Reproduce the data below verbatim, omitting the pictures from your reply.

GIVEN INFORMATION: Begin

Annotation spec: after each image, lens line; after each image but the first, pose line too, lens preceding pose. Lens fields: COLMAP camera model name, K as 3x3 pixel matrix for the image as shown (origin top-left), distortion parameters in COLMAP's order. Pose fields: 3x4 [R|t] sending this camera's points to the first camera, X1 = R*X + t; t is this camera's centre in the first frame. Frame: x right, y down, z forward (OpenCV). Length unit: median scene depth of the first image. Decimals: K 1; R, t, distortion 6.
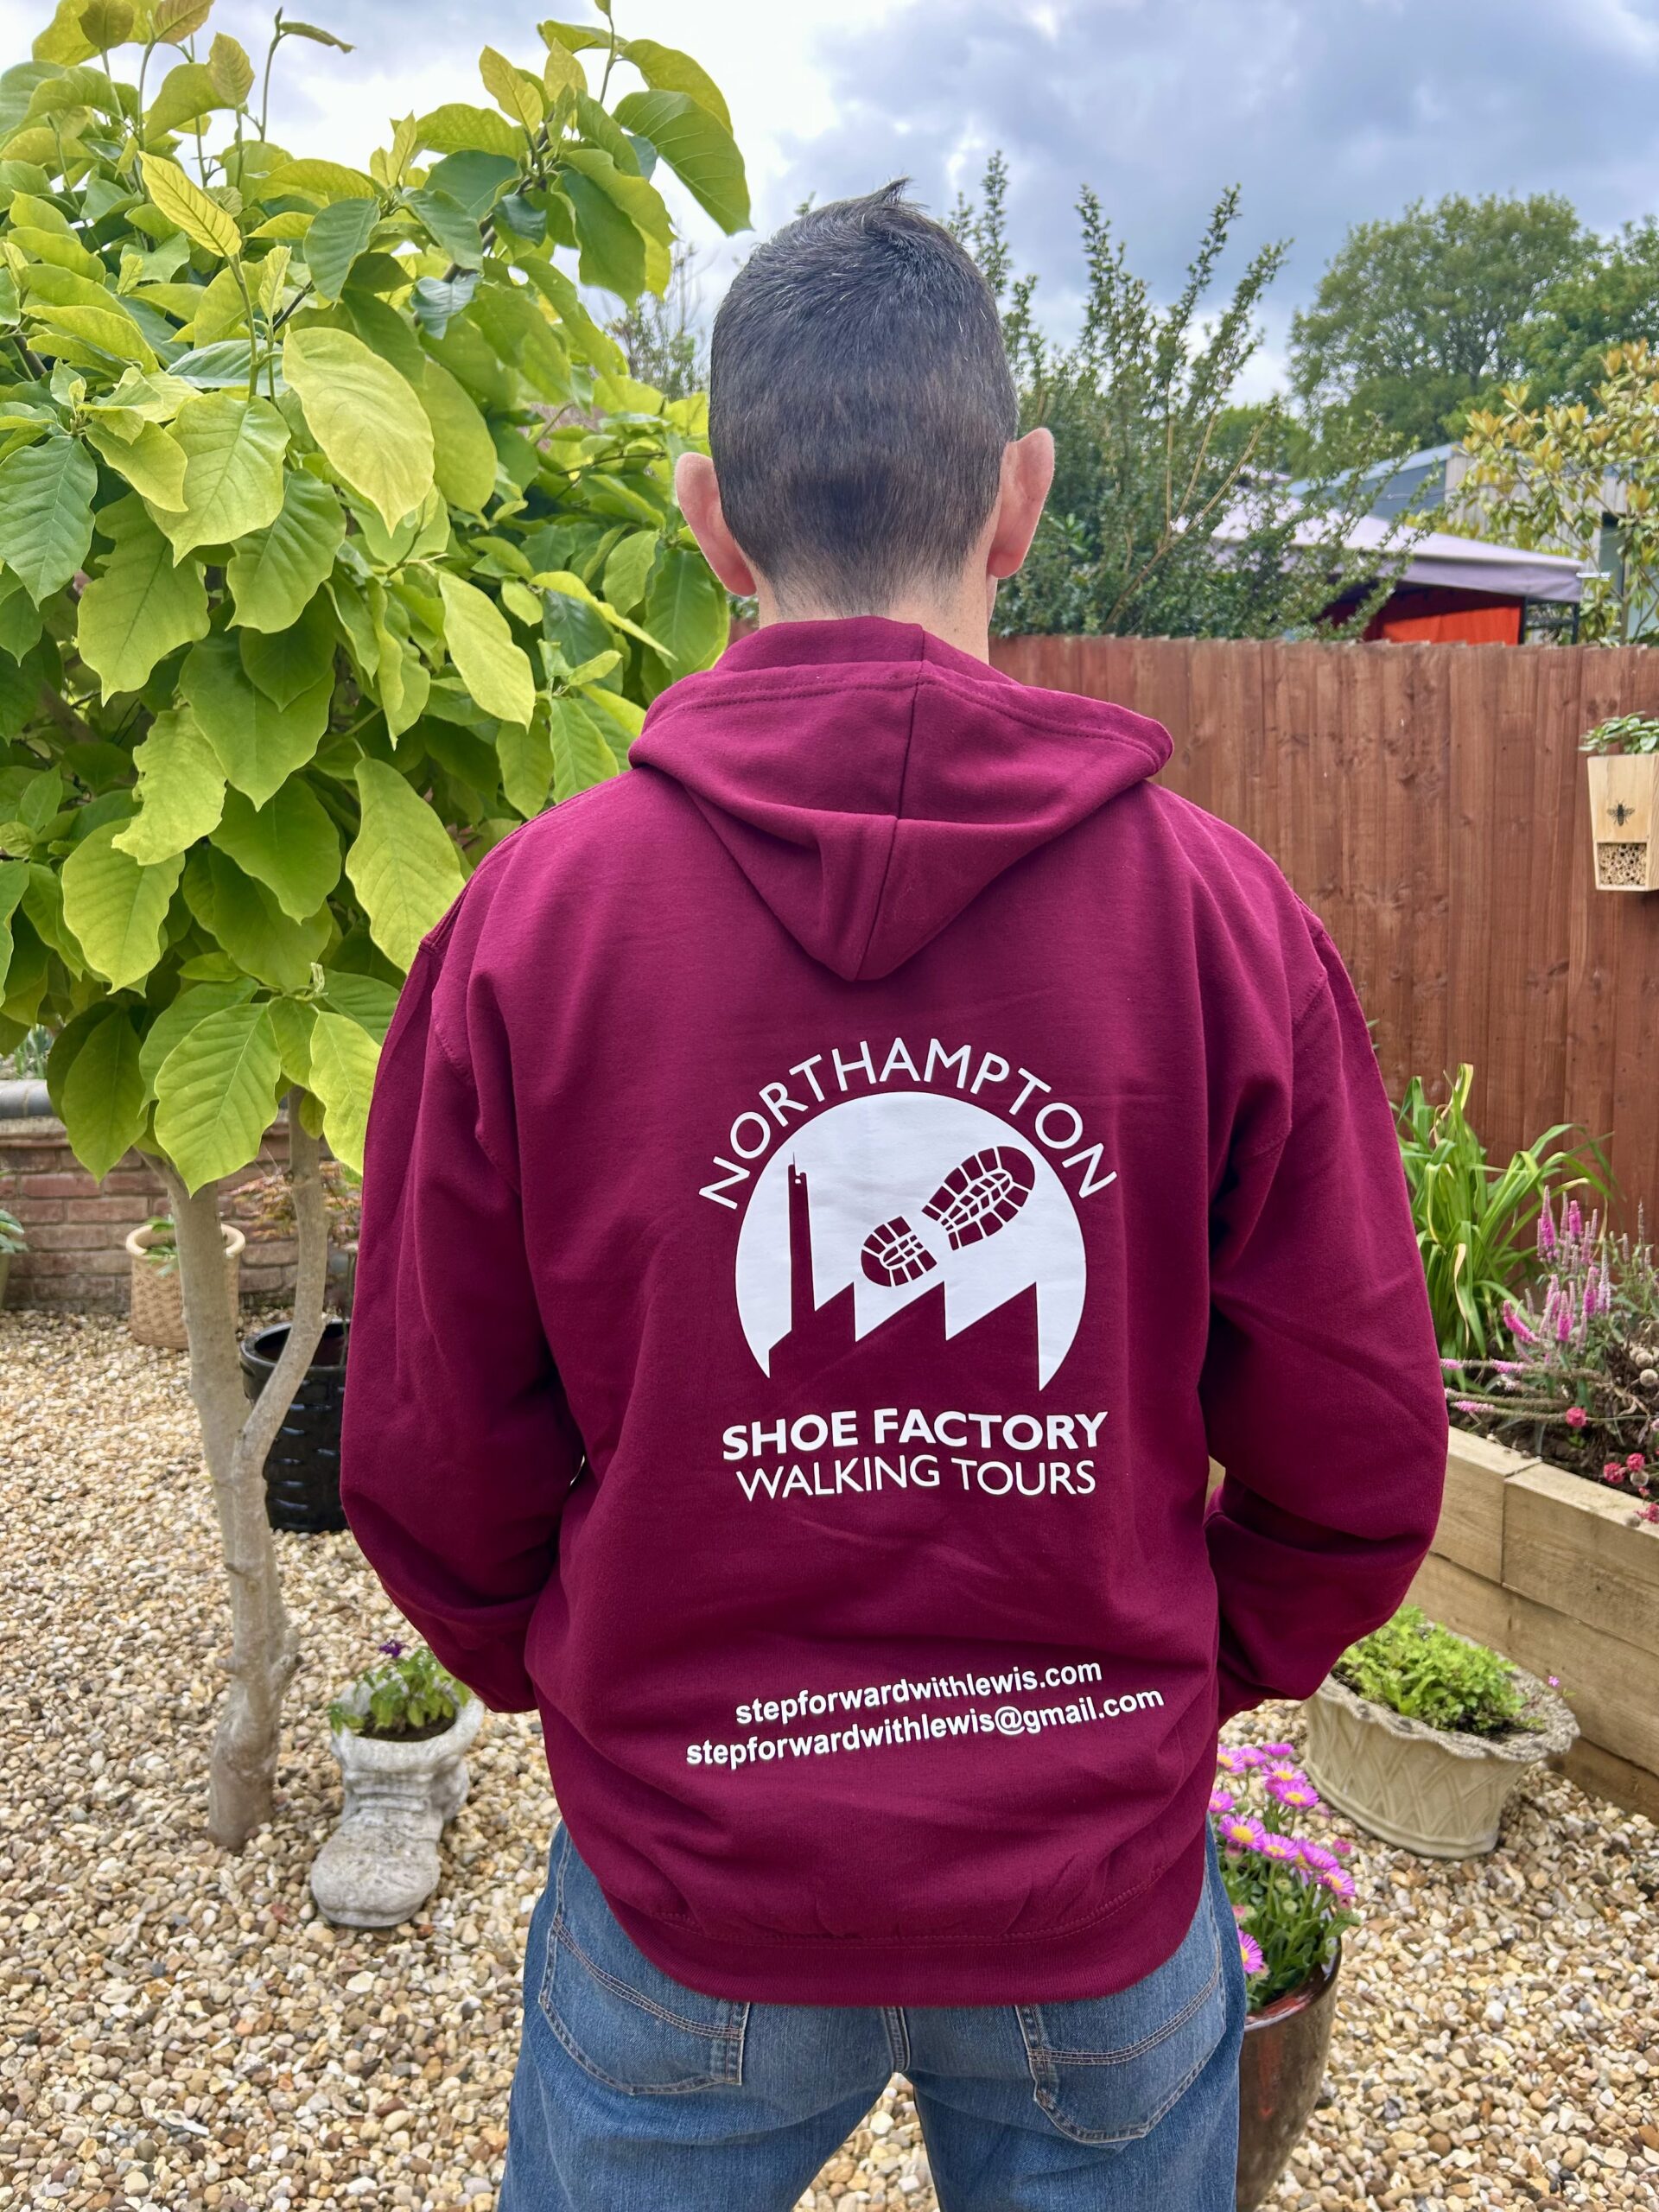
lens RADIAL K [[1669.1, 0, 834.5], [0, 1669.1, 1109.1], [0, 0, 1]] dist [0.028542, -0.030915]
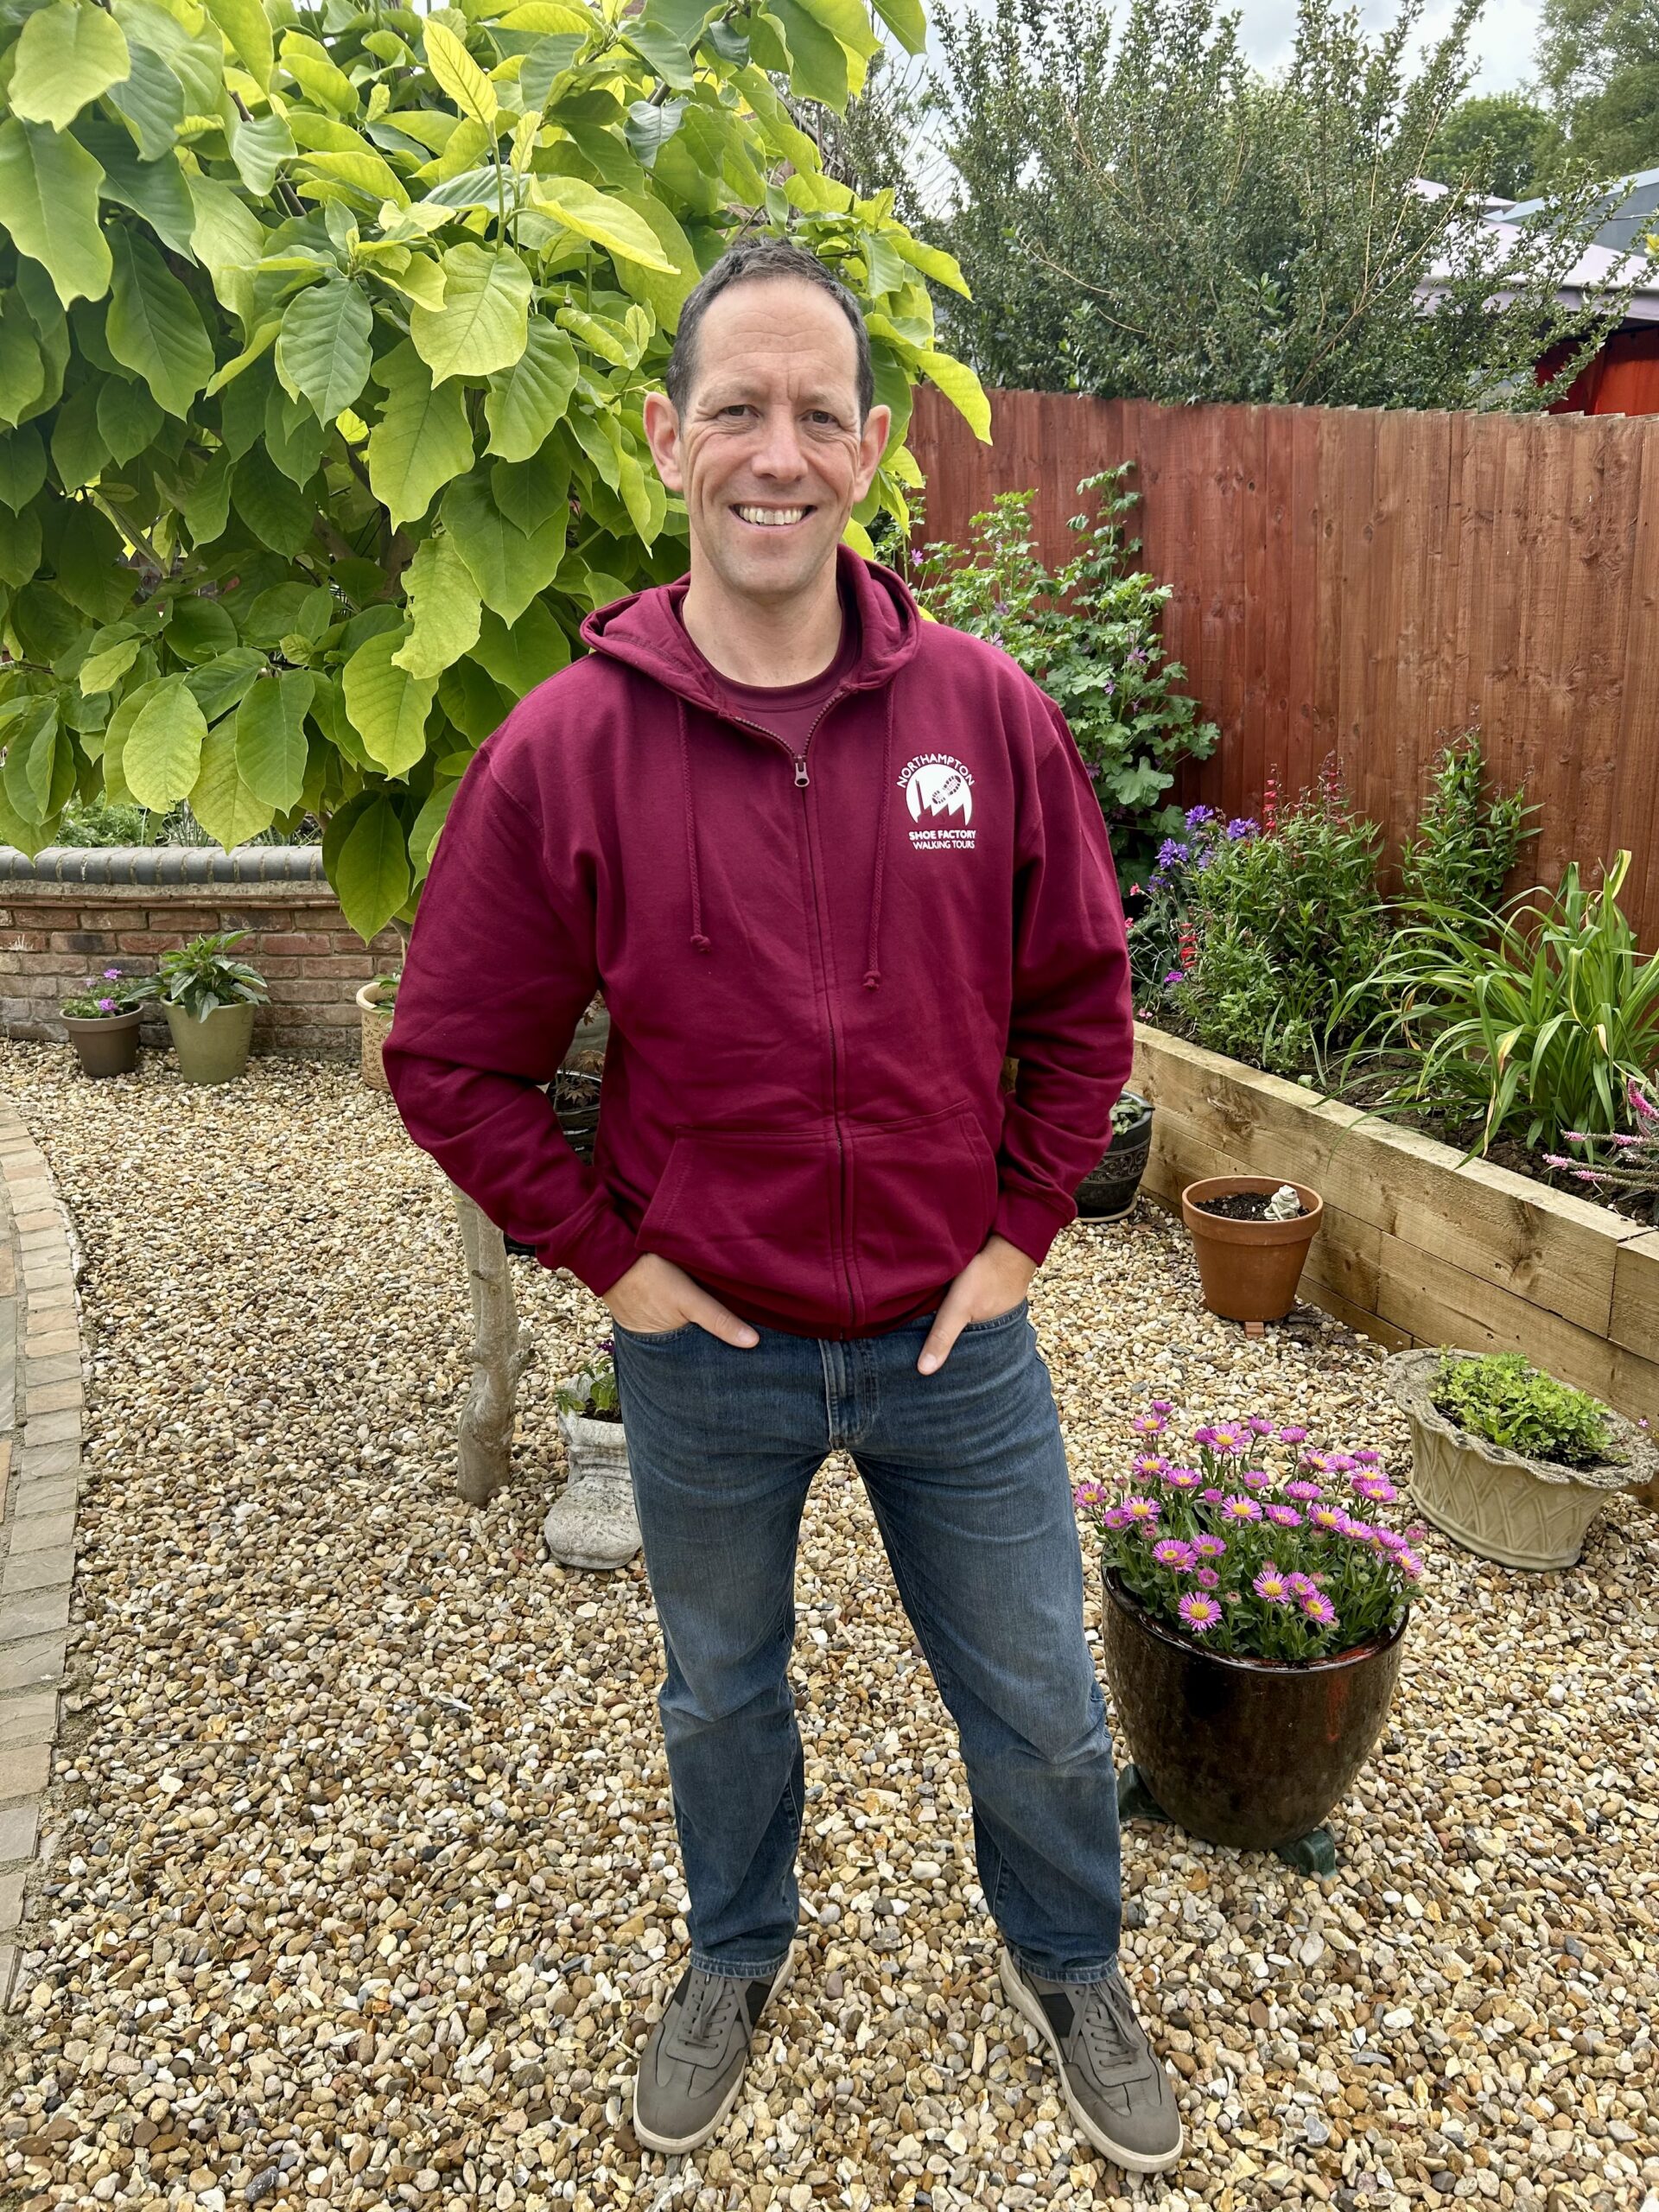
lens RADIAL K [[1646.7, 0, 836.7], [0, 1646.7, 1115.9], [0, 0, 1]] dist [0.031166, -0.035108]
pose [[0.994650, 0.028166, -0.099385, 0.005662], [-0.013677, 0.989547, 0.143558, -0.007012], [0.102390, -0.141430, 0.984639, -0.101415]]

GIVEN INFORMATION: End

**YOUR RESPONSE**.
Annotation spec: after each image, lens line; after each image but the first, pose line too, lens preceding pose. Lens fields: COLMAP camera model name, K as 3x3 pixel matrix for the image as shown (origin top-left), distortion parameters in COLMAP's order. Pose fields: 3x4 [R|t] sending this camera's points to the first camera, X1 = R*X + t; t is this camera's centre in the first frame. Frame: x right, y down, z forward (OpenCV). Length unit: median scene depth of the first image. Decimals: K 1; R, t, distortion 6.
lens RADIAL K [[1669.1, 0, 834.5], [0, 1669.1, 1109.1], [0, 0, 1]] dist [0.028542, -0.030915]
lens RADIAL K [[1646.7, 0, 836.7], [0, 1646.7, 1115.9], [0, 0, 1]] dist [0.031166, -0.035108]
pose [[0.994650, 0.028166, -0.099385, 0.005662], [-0.013677, 0.989547, 0.143558, -0.007012], [0.102390, -0.141430, 0.984639, -0.101415]]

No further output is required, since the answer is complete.